- _PASSAGE_:
**********

I have a friend whom I like very much - she has no gc and is not a member of Gransnet, so I can safely tell you about her. She is very pessimistic and her messages are always full of the awful things that are happening in her life. Every time I suggest something she could do to improve matters, she tells me some reason why it won't work.
I told her my good news about my grandson getting into the Royal Navy yesterday, and her only comment was 'You must be worried, it sounds a very dangerous job'. Actually, I am not worried because I know the RN will train him very well, and he will be doing something he loves and making lots of friends.
I manage to keep very cheerful most days, in spite of my own family problems, and I could do without her continually telling me how rotten life is!
I think some of you might have partners like this - Eeyores - so have you any advice as to the best way to deal with her? She wants to come on a short holiday with me but I am afraid it would not be joyous, like my jaunts with Juragran!

whenim64 Thu 04-Oct-12 11:28:31

Yes Greatnan shake her off as soon as you can! Who needs friends that try to drag us down?

Grannyeggs Thu 04-Oct-12 11:30:41

Greatnan. I have a friend the same, a drain instead of a radiator. Yet I too like her, she can be great fun despite the gloom and doom side. She has hinted she would like to go on holiday with me and I have just ignored it, and will keep doing so as I know it would be a disaster. You could try saying that you never go on holiday with friends as you don't want to spoil the friendship, but she probably knows you do that with others. I would just try and avoid the subject coming up again. Is she at all sympathetic to any problems you have?

Anne58 Thu 04-Oct-12 11:30:49

www.youtube.com/watch?v=SJUhlRoBL8M

Anne58 Thu 04-Oct-12 11:31:22

You can skip the advert.

Grannyeggs Thu 04-Oct-12 11:41:39

I've always loved thatphoenix . Perhaps Greatnan you could send this clip to your friend to let her know how you feel about her constant pessimism.

Ella46 Thu 04-Oct-12 11:43:05

Greatnan I've got/had a friend like that. She droned on and on about her problems but wouldn't do anything about them, and then started on her neighbours' problems too! There were three of us, until by chance, the other friend and I discovered we were both sick of her, and we gently(ish) dropped her!
We are still friendly but we keep her at arms length now and it's much better.

Life's too too short!

AcornFairy Thu 04-Oct-12 11:48:07

I think I know where you're coming from! Does your friend have any inkling of what a negative outlook she transmits? If she doesn't it's probably time she does. If she does already, and hasn't been caring enough towards you to try and deal with it, I should forget the holiday with her. Take a break with someone more appreciative and then tell her how great it was. That might be the kick she wants to get her issues sorted. Good luck! (It's not easy when it's someone you care about, is it.)

**********

- _COLLECTED DATA_:
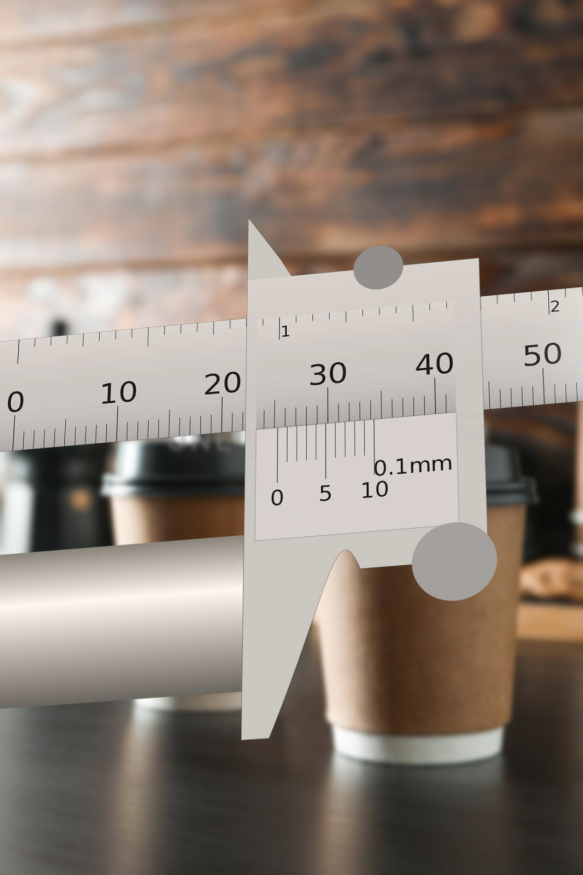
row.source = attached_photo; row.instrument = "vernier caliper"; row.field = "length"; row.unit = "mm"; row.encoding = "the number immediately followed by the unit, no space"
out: 25.3mm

**********

- _WORK INSTRUCTIONS_:
A. List the usernames of everyone who posted a reply in the forum thread, naming each one once.
B. Answer these questions about the forum thread, one answer per line:
(i) What service has the grandson gotten into?
(ii) Who does the opening poster compare a holiday with the pessimistic friend against?
(iii) How many friends were in Ella46's group before they dropped one?
C. Extend the forum thread by writing what comes after the last sentence of AcornFairy's post.

- _EXERCISE ANSWERS_:
A. whenim64, Grannyeggs, Anne58, Ella46, AcornFairy

B.
(i) The Royal Navy
(ii) Juragran
(iii) Three

C.
absentgrana Thu 04-Oct-12 11:55:06

I think a friend whose glass is verging on the permanently empty is almost as much hard work as one is who is terribly needy. You don't stop liking them, but do sometimes dread having to spend time with them.

merlotgran Thu 04-Oct-12 11:56:14

I used to work with someone like that, Greatnan. She had so many conditions/illnesses it's a wonder she was alive. Her family were always falling out, her mother in law was a monster, she wasn't getting paid enough, if you offered her some food a lunchtime she was allergic to it, if you tried to discuss a telly programme she'd announce (loudly) she couldn't follow it and it wasn't her cup of tea. angry The list of moans was endless and then at my retirement party, she burst into tears and said she'd miss me. grin

gracesmum Thu 04-Oct-12 12:02:13

OK I'm in argumentative mood here [steel knickers on ] emoticon.
I agree that some people are totally draining because they are such Eeyores. I agree that some people drone on and on and do anything to help themselves.
I agree with just about all you have said , but if a person has no-one else to turn to , what are friends for?
I try very very hard, even when DH is going through one of his periods of ill-health, to smile and keep things light (before all my friends run and hide when they see me coming) but sometimes your frieds are the only people you can open up to as family may be too close. Some people are natural worriers and/or pessimists, they may not want to tempt fate by saying that all is well. Other people are natural Pollyannas, nothing ever seems to go wrong in their lives and they can drive me bonkers!!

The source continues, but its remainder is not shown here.